Extensibility principle
As application services change over time, the underlying MySQL architecture also needs to be extensible to a certain extent and maintain room for change and expansion to support the development of services.
(1) Opening up between architectures
It can be seen from the three basic architectures of MySQL, namely, MySQL single-instance architecture →MySQL master-slave master-slave architecture →MySQL MHA high-availability architecture, which are gradually evolving and directly dependent on each other. The subsequent InnoDB Cluster architecture launched by Oracle is also directly related to the evolution of these infrastructures.
The architecture of the other five special requirements can be adjusted from one special architecture to another according to the changes in the special situation as the business classification changes.
(2) OLTP and OLAP
Database systems are generally divided into OLTP and OLAP, but these two requirements need to be supported in the current business system and architecture design. As long as a relatively stable and reliable data flow system is established and the two are connected, the communication between OLTP and OLAP can be easily realized.
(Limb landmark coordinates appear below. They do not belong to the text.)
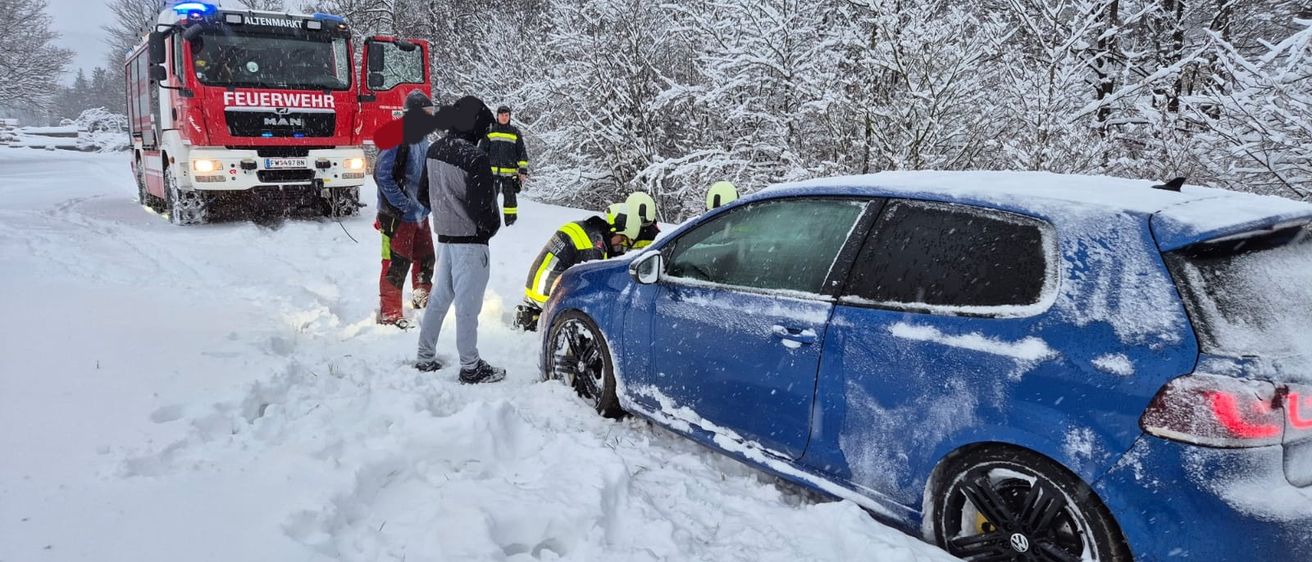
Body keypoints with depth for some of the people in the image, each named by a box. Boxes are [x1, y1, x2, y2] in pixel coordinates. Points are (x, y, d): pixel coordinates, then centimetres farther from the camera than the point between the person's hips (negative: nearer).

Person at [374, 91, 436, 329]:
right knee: (397, 265, -4)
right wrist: (404, 204, -20)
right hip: (398, 216, -9)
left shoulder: (422, 139, 12)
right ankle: (390, 314, 6)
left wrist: (427, 202, 12)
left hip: (420, 214, 9)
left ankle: (422, 297, 41)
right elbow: (382, 176, -21)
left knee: (426, 258, 20)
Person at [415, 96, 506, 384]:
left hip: (444, 236, 8)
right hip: (470, 240, -8)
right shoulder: (474, 158, -21)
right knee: (468, 304, 0)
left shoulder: (435, 150, 4)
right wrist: (492, 226, 0)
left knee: (439, 297, 18)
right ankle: (470, 367, 9)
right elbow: (481, 205, -20)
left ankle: (425, 357, 27)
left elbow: (424, 192, 15)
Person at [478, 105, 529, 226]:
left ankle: (511, 220, 10)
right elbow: (482, 150, 11)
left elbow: (522, 153, 7)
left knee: (510, 197, 3)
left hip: (510, 172, 0)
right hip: (492, 171, 0)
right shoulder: (489, 131, 7)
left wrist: (523, 171, 1)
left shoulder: (515, 132, 6)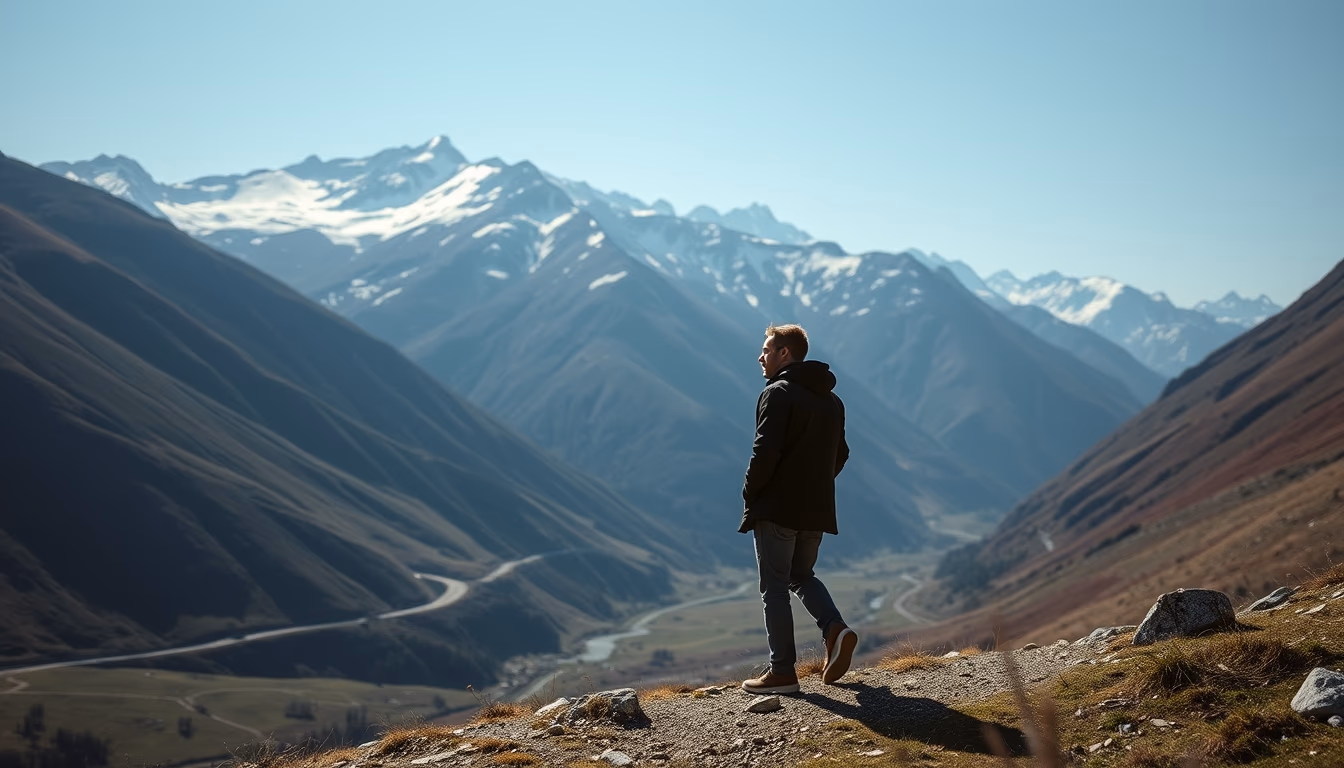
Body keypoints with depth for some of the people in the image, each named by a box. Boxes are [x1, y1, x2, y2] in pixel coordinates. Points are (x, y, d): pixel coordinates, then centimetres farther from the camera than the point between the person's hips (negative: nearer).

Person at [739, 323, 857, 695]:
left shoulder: (778, 394, -12)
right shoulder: (831, 400, 14)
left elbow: (766, 451, -20)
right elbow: (840, 454, 17)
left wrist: (749, 493, -8)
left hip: (778, 508, -8)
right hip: (817, 510, 8)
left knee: (775, 588, 1)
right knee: (802, 576, 22)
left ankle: (782, 672, 3)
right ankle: (835, 629, -2)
The business data of OLTP is transmitted to OLAP for statistics, and the statistical results of OLAP are returned to OLTP for display.
(3) Use of new architecture
In addition to the common three infrastructures and five special architectures in MySQL architecture, there are some new technologies and trends to try to improve and solve some problems of the existing architecture, such as InnoDB Cluster technology, which will have a better solution to the expansion and high availability of MySQL.
Although these new technologies are not yet fully stable and mature, it is easy to extend the existing architecture into a new technology architecture to better solve business problems once the new technology architecture is stable and mature.
Afterword.
This paper tries to explain MySQL architecture and business from three aspects: MySQL architecture, business environment classification, and the principle of combining MySQL business and architecture. It hopes to make everyone understand the architecture and business from the perspective of architecture, and to be able to face and solve various business problems at a deeper level by analogy. Some of the details that are not architecturally relevant are not fully explored in this article and will be explained in a future article.